Chilling World Cup travel warning
SOCCER fans have been told to think "three times" before flying across the world to cheer on Tim Cahill and the boys in Russia.
The warning comes as diplomatic ties between Australia and Russia have become strained because of the attempted assassination of former spy Sergei Skripal in the UK.
The World Cup host nation has denied any involvement in the attack. However, after more than 20 countries expelled Russian diplomats, including two expelled from Australia, in a show of support to the UK, Russia has retaliated by expelling 59 diplomats, including two Australians.
Now, the Australian Government has updated its latest travel advice for those planning to visit Russia - warning of an "anti-Western sentiment" because of the tense political situation.
"Due to heightened political tensions, you should be aware of the possibility of anti-Western sentiment or harassment," the advice says.
"Remain vigilant, avoid any protests or demonstrations and avoid commenting publicly on political developments."
Deputy Prime Minister Michael McCormack also advised Australians who are planning to travel to reconsider.
"There is obviously a diplomatic row at the moment after those nerve agents were used," he told the ABC today.
"If you don't need to travel to Russia at the moment then think twice, think three times, about doing it."
The strong statement comes after the UK has been seeking to punish Russia and announced that the royal family will shun the World Cup as part of the British response.
The outspoken British Foreign Secretary Boris Johnson has likened Russia's World Cup to Nazi Germany's Olympic Games in 1936 while another MP has called for the competition to be postponed or moved.
In a lengthy interview with a Russian TV channel, Russian foreign ministry spokeswoman Maria Zakharova accused the West of seeking to stop her country hosting this summer's World Cup.
"It's my impression that all they care about is taking the World Cup out of Russia," she said.
"They will use any means. Their minds are only on that football and God forbid it should touch a Russian football field."
In an act of solidarity with the UK, Australia's Foreign Minister Julie Bishop last week gave two "undeclared intelligence officers" seven days to depart.

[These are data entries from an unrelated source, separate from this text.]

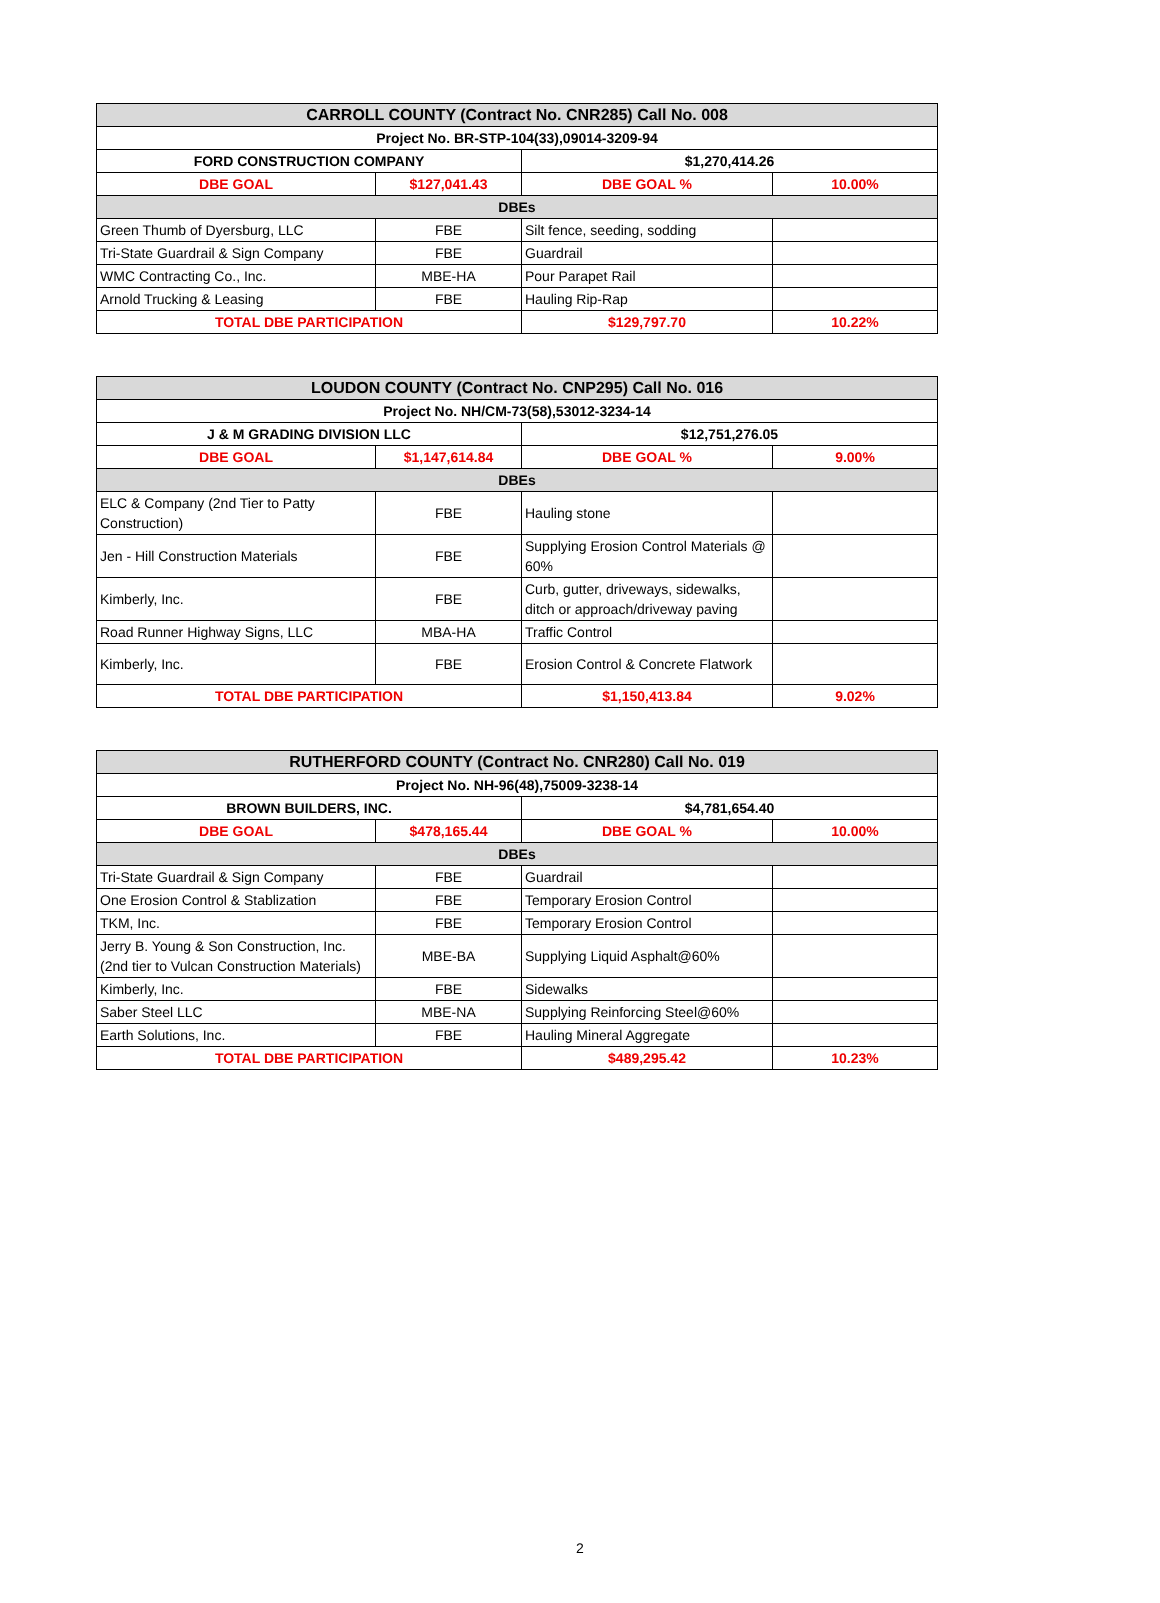| CARROLL COUNTY (Contract No. CNR285) Call No. 008 | | | |
| --- | --- | --- | --- |
| Project No. BR-STP-104(33),09014-3209-94 | | | |
| FORD CONSTRUCTION COMPANY | | $1,270,414.26 | |
| DBE GOAL | $127,041.43 | DBE GOAL % | 10.00% |
| DBEs | | | |
| Green Thumb of Dyersburg, LLC | FBE | Silt fence, seeding, sodding | |
| Tri-State Guardrail & Sign Company | FBE | Guardrail | |
| WMC Contracting Co., Inc. | MBE-HA | Pour Parapet Rail | |
| Arnold Trucking & Leasing | FBE | Hauling Rip-Rap | |
| TOTAL DBE PARTICIPATION | | $129,797.70 | 10.22% |
| LOUDON COUNTY (Contract No. CNP295) Call No. 016 | | | |
| --- | --- | --- | --- |
| Project No. NH/CM-73(58),53012-3234-14 | | | |
| J & M GRADING DIVISION LLC | | $12,751,276.05 | |
| DBE GOAL | $1,147,614.84 | DBE GOAL % | 9.00% |
| DBEs | | | |
| ELC & Company (2nd Tier to Patty Construction) | FBE | Hauling stone | |
| Jen - Hill Construction Materials | FBE | Supplying Erosion Control Materials @ 60% | |
| Kimberly, Inc. | FBE | Curb, gutter, driveways, sidewalks, ditch or approach/driveway paving | |
| Road Runner Highway Signs, LLC | MBA-HA | Traffic Control | |
| Kimberly, Inc. | FBE | Erosion Control & Concrete Flatwork | |
| TOTAL DBE PARTICIPATION | | $1,150,413.84 | 9.02% |
| RUTHERFORD COUNTY (Contract No. CNR280) Call No. 019 | | | |
| --- | --- | --- | --- |
| Project No. NH-96(48),75009-3238-14 | | | |
| BROWN BUILDERS, INC. | | $4,781,654.40 | |
| DBE GOAL | $478,165.44 | DBE GOAL % | 10.00% |
| DBEs | | | |
| Tri-State Guardrail & Sign Company | FBE | Guardrail | |
| One Erosion Control & Stablization | FBE | Temporary Erosion Control | |
| TKM, Inc. | FBE | Temporary Erosion Control | |
| Jerry B. Young & Son Construction, Inc. (2nd tier to Vulcan Construction Materials) | MBE-BA | Supplying Liquid Asphalt@60% | |
| Kimberly, Inc. | FBE | Sidewalks | |
| Saber Steel LLC | MBE-NA | Supplying Reinforcing Steel@60% | |
| Earth Solutions, Inc. | FBE | Hauling Mineral Aggregate | |
| TOTAL DBE PARTICIPATION | | $489,295.42 | 10.23% |
2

Ms Bishop told AAP the Russian Embassy staff had complied with the deadline and left the country.
Australia expelled the pair after the UK, US and European allies lined up to boot out alleged Russian spies following the nerve agent attack on former double agent Sergei Skripal and his daughter Yulia in Salisbury, England.
Britain has expelled 23 Russians, the US kicked out 60 and France and Germany have expelled four each. London blames Moscow for the attack but Russia denies involvement. The Kremlin has since retaliated, announcing it will expel two Australian diplomats as part of its "symmetrical" response to the various expulsions. Australia's two diplomats are expected home by Friday.
"Our first priority is to look after our staff by assisting those who will be returning to Australia and we ask that their privacy be respected," Ms Bishop and Prime Minister Malcolm Turnbull said in a joint statement on the weekend.